WUHAN/BEIJING, April 2 (Reuters) - China’s Hubei province formally launched its carbon market on Wednesday, imposing caps on greenhouse gas emissions from 140 major energy and industrial emitters.
Hubei, home of 58 million people and a GDP equal to that of Austria, became the sixth region in China to introduce a market to halt rapid growth in carbon emissions, blamed by scientists for causing climate change.
China is the world’s biggest-emitting nation, and Beijing wants to use markets to reduce its emissions per unit of GDP to 40-45 percent below 2005 levels by 2020.
In the first few minutes of trading, 210,000 permits cleared on a trading screen visible to guests at the launch ceremony.
The permits traded at 21 yuan ($3.38) each, the lowest in all six Chinese markets.
Hubei Energy Group, the biggest power generator in the province, sold 200,000 permits.
State-owned energy firms PetroChina and Huaneng bought 50,000 permits each, with Shell snapping up 20,000.

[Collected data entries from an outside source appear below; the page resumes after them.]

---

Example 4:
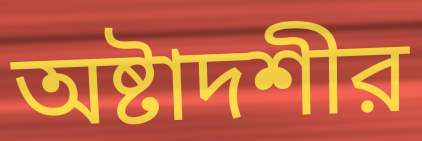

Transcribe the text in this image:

অষ্টাদশীর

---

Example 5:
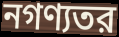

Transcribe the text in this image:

নগণ্যতরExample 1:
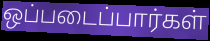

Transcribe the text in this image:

ஒப்படைப்பார்கள்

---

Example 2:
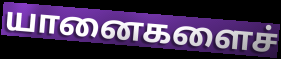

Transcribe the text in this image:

யானைகளைச்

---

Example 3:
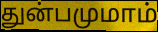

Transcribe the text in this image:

துன்பமுமாம்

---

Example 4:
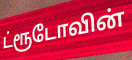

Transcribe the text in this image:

ட்ரூடோவின்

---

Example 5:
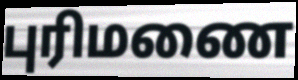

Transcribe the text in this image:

புரிமணை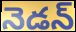
నెడన్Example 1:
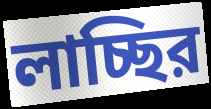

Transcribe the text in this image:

লাচ্ছির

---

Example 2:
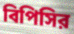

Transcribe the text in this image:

বিপিসির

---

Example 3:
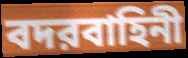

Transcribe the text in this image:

বদরবাহিনী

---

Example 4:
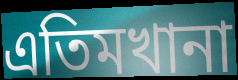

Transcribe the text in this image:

এতিমখানা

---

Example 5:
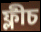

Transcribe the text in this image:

ফ্লীচ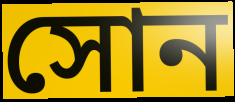
সোনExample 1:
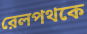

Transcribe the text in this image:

রেলপথকে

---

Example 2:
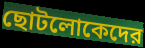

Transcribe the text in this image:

ছোটলোকেদের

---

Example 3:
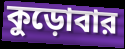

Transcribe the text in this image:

কুড়োবার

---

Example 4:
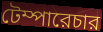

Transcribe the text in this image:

টেম্পারেচার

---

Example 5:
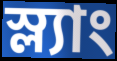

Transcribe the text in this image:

স্ল্যাংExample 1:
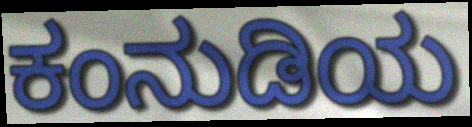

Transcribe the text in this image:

Those trades had been negotiated in advance, and are unlikely to reflect general market liquidity, which has been patchy in the other Chinese carbon schemes.

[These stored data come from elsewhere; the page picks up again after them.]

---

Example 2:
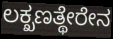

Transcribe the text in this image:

ಲಕ್ಖಣತ್ಥೇರೇನ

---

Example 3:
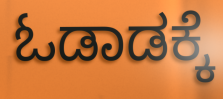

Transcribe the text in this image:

ಓಡಾಡಕ್ಕೆ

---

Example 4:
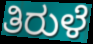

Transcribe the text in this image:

ತಿರುಳೆ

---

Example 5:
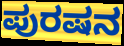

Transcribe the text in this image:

ಪುರಷನ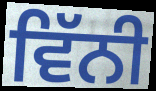
ਵਿੱਨੀ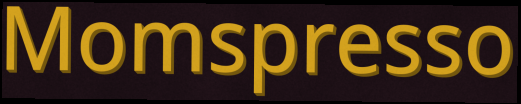
Momspresso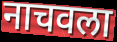
नाचवला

The Hubei government has issued 292.2 million permits to scheme participants for the first year of the scheme, according to a government document seen by Reuters last week, equal to 97 percent of their 2010 emissions.
The biggest company in the market will be Wuhan Iron and Steel, one of China’s largest metals producers, which has 28 facilities included.

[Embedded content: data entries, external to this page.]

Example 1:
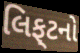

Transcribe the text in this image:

લિફ્‌ટનો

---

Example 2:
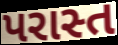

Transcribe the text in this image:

પરાસ્ત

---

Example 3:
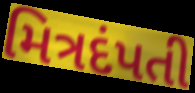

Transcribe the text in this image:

મિત્રદંપતી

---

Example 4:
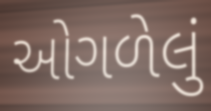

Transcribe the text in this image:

ઓગળેલું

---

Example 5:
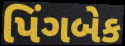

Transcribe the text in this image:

પિંગબેક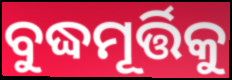
ବୁଦ୍ଧମୂର୍ତ୍ତିକୁ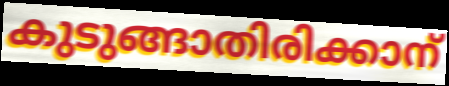
കുടുങ്ങാതിരിക്കാന്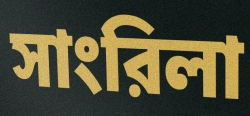
সাংরিলা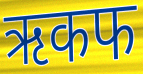
ऋकफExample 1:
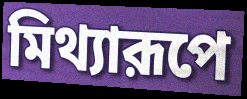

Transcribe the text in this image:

মিথ্যারূপে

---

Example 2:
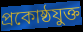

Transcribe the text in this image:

প্রকোষ্ঠযুক্ত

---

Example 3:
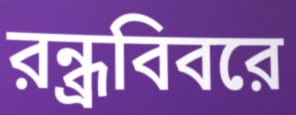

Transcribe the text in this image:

রন্ধ্রবিবরে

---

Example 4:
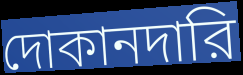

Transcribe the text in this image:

দোকানদারি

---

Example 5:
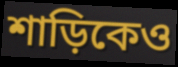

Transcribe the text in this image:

শাড়িকেওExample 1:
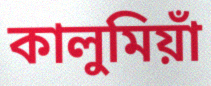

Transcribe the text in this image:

কালুমিয়াঁ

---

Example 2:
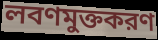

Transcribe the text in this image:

লবণমুক্তকরণ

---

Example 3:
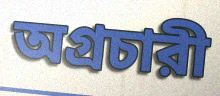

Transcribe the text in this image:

A further 7.8 million permits will be sold in government auctions, while 24 million have been set aside in reserves.
The first auction was held on Monday, when 2 million permits sold at 20 yuan each, the official minimum price.
Hubei firms can use offset credits, known as Chinese Certified Emissions Reductions (CCERs), to cover for up to 10 percent of their emissions, but are restricted to using credits from projects located in the province.